*TASK ITEM*
Nothing but the pictures should be dropped; repeat the rest of the data below exactly.

*Structured diff data*
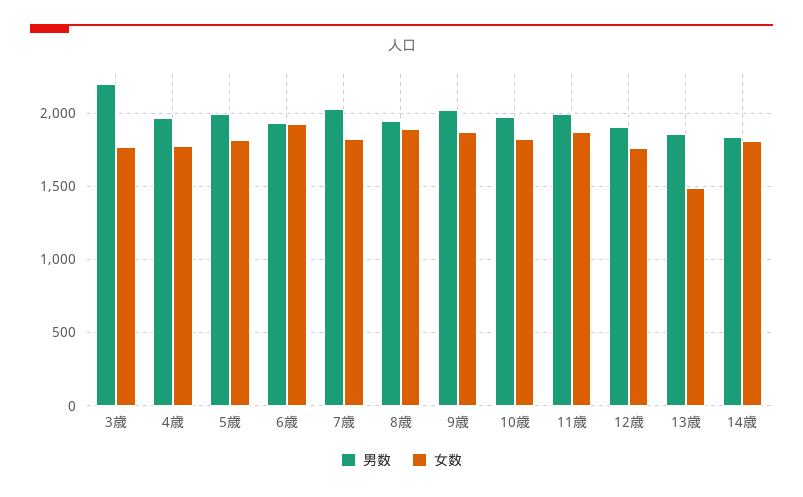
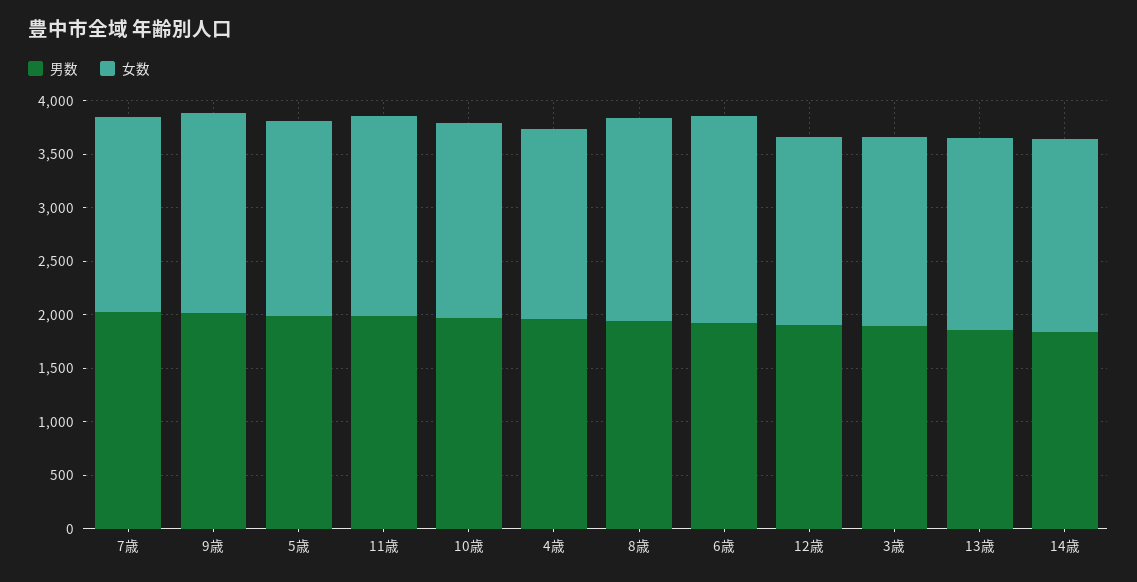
  {
    "男数": {
-     "3歳": 2200,
+     "3歳": 1900,
      "4歳": 1950,
      "5歳": 2000,
      "6歳": 1950,
      "7歳": 2050,
      "8歳": 1950,
      "9歳": 2000,
      "10歳": 1950,
      "11歳": 2000,
      "12歳": 1900,
      "13歳": 1850,
      "14歳": 1850
    },
    "女数": {
      "3歳": 1750,
      "4歳": 1750,
      "5歳": 1800,
      "6歳": 1950,
      "7歳": 1800,
      "8歳": 1900,
      "9歳": 1850,
      "10歳": 1800,
      "11歳": 1850,
      "12歳": 1750,
-     "13歳": 1500,
+     "13歳": 1800,
      "14歳": 1800
    }
  }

*ANSWER BELOW*
  {
    "男数": {
-     "3歳": 2200,
+     "3歳": 1900,
      "4歳": 1950,
      "5歳": 2000,
      "6歳": 1950,
      "7歳": 2050,
      "8歳": 1950,
      "9歳": 2000,
      "10歳": 1950,
      "11歳": 2000,
      "12歳": 1900,
      "13歳": 1850,
      "14歳": 1850
    },
    "女数": {
      "3歳": 1750,
      "4歳": 1750,
      "5歳": 1800,
      "6歳": 1950,
      "7歳": 1800,
      "8歳": 1900,
      "9歳": 1850,
      "10歳": 1800,
      "11歳": 1850,
      "12歳": 1750,
-     "13歳": 1500,
+     "13歳": 1800,
      "14歳": 1800
    }
  }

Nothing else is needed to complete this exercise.